Many company policies prohibit using alcohol and nonprescription drugs (pot) on the job or bringing them onto company property. Some policies state that employees who test positive for marijuana can be fired. Because pot that is used today can show up in a screen weeks later, employees can be fired for having used pot weeks before they started the job.
For example, AZ, CT, DE, IL, MN, NY and RI prohibit discrimination against employees or applicants who hold medical marijuana cards. This does not mean that workers can light up during a break. But it does mean that employers in these states may not be able to discipline or terminate employees who test positive for marijuana or even who are impaired by using it while at work.

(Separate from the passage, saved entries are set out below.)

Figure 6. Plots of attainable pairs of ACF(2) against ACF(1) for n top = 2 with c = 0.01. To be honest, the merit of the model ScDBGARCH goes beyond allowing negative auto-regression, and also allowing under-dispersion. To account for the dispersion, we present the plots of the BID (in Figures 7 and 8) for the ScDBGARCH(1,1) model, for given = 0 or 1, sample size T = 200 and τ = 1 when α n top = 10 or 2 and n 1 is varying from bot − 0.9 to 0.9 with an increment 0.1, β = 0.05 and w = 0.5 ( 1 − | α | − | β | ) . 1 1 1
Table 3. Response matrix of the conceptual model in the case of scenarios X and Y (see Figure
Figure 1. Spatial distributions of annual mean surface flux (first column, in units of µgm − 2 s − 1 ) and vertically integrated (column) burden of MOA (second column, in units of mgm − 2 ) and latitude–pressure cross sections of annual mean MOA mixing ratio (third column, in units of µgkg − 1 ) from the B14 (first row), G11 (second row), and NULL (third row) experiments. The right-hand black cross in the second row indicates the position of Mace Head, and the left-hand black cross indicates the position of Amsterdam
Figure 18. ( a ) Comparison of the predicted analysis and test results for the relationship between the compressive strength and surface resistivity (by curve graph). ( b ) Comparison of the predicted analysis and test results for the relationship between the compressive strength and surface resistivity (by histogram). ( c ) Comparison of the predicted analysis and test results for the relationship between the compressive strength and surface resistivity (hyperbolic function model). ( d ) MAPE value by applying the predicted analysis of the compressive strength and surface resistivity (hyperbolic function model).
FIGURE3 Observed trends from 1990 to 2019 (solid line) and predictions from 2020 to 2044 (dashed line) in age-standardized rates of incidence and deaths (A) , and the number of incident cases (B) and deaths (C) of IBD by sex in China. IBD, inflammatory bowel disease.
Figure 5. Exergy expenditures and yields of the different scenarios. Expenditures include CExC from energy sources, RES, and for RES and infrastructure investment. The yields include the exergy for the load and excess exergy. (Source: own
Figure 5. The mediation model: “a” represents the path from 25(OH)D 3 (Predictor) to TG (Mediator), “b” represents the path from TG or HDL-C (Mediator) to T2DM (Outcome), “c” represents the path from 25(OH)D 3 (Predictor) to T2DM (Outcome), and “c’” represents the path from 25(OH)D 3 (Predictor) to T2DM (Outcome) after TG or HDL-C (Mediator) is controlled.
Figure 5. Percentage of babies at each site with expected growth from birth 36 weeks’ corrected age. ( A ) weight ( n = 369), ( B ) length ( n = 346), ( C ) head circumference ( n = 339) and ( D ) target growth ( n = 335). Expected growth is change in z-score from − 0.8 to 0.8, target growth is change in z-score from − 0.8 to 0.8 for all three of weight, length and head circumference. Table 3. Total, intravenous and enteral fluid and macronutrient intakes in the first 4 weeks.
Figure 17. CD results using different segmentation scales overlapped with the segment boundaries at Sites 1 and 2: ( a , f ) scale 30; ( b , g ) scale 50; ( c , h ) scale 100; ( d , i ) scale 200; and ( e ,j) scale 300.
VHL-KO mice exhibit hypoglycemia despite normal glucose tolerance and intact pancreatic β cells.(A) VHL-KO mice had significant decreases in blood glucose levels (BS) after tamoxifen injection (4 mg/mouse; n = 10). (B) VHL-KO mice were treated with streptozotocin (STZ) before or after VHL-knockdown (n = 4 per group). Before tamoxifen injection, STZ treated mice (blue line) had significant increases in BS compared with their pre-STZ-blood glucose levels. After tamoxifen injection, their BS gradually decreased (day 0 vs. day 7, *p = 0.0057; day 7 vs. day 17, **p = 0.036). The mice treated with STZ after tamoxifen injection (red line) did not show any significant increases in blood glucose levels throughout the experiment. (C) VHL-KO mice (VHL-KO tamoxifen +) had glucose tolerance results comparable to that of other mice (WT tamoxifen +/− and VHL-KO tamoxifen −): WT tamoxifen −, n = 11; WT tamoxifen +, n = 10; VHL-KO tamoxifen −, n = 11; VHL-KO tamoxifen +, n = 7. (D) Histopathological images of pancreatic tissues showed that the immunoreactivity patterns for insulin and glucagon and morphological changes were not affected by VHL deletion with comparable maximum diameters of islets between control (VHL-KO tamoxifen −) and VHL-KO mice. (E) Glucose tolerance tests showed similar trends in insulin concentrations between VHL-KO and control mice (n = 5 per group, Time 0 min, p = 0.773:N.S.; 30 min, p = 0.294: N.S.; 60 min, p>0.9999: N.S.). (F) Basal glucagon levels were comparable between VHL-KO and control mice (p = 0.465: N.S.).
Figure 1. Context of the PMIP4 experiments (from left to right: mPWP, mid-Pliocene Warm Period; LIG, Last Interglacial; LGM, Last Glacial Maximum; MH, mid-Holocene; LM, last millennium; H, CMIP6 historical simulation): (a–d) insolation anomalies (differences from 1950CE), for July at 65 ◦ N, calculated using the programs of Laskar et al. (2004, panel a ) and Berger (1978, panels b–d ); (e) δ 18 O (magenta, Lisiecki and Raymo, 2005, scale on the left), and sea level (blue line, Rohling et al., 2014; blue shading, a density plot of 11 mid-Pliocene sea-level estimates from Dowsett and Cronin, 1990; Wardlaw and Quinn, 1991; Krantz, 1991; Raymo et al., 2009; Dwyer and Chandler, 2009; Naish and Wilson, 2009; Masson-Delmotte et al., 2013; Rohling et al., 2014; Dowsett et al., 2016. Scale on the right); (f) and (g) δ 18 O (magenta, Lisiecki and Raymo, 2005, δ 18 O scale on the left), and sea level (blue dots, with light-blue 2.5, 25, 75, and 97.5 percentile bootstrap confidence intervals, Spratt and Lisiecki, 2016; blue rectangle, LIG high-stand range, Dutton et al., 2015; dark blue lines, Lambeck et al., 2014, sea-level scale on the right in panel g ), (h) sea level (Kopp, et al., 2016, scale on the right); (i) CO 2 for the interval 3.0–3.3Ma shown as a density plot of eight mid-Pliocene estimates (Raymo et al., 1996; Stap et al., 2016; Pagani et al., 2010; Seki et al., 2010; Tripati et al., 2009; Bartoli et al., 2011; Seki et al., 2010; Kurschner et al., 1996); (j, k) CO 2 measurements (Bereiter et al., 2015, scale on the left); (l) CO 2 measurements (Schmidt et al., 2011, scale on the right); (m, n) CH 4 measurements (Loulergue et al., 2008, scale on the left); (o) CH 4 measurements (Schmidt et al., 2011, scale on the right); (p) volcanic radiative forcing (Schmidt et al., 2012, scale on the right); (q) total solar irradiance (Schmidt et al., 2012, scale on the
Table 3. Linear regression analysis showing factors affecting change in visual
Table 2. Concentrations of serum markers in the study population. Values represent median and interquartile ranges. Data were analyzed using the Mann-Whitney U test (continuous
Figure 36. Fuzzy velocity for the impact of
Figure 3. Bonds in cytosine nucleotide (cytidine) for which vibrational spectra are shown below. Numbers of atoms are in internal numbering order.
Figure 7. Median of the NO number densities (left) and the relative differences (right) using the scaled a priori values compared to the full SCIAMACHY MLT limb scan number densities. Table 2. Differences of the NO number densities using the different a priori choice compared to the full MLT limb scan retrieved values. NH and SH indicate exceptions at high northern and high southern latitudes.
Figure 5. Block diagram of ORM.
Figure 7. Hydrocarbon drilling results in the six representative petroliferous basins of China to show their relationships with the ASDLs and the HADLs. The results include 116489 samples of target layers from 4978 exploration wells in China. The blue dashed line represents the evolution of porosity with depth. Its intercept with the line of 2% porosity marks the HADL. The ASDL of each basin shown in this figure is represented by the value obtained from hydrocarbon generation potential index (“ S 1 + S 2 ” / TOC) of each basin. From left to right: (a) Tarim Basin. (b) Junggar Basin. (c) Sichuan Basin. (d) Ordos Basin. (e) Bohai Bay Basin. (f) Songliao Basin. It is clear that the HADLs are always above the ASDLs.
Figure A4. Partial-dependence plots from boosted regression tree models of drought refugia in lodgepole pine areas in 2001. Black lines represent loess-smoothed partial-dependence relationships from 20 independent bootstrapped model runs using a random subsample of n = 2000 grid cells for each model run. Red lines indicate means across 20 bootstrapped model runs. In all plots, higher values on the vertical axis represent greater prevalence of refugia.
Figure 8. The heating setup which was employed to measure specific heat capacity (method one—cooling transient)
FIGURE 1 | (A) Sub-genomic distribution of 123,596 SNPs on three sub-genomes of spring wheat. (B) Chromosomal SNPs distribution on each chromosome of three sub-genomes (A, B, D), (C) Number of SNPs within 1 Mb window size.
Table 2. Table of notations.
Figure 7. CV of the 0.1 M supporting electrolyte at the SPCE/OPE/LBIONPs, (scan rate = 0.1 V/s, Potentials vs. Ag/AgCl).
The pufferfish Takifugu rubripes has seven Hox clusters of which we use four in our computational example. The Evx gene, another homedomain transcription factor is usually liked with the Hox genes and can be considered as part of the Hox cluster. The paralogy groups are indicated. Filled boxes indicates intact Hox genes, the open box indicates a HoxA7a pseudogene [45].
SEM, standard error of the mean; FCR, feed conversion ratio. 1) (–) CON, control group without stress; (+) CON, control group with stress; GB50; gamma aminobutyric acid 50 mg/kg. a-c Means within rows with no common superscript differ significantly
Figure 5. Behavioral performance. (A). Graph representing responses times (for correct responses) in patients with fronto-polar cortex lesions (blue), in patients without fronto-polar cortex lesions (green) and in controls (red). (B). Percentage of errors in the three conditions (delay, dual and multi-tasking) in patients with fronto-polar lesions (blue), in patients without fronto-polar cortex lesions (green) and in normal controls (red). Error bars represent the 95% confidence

But other states, such as AK, CA, CO, HI, MA, MI, MT, NJ, NV, OR and WA, have laws that say or strongly imply that employers need not accommodate use of medical marijuana. Changes to these state are still on going.
In 2013, the Department of Justice went further. It would not challenge CO or WA after they had legalized use of recreational marijuana, because the issue is not a priority right now.
Some federal contracts/subcontracts [see note below] require employers to comply with the federal Drug-Free Workplace Act, which prohibits use of any illegal drugs, including marijuana, at work. If your firm is in a state that bars bias against applicants or employees who use medical marijuana and your firm has a federal contract or subcontract requiring it to comply with federal law, it may be “off the hook.” Every state that bars this kind of discrimination exempts employers who, under federal laws or regulations, would incur the loss of a monetary- or license-related benefit.
Review your substance-abuse policy
If you are in a state with a medical marijuana law, review substance-abuse and drug-test policies before you pay unnecessary UI claims or end up in a discrimination lawsuit.
Expect that as states decriminalize possession of nonmedical marijuana, state laws and cases will become more complex.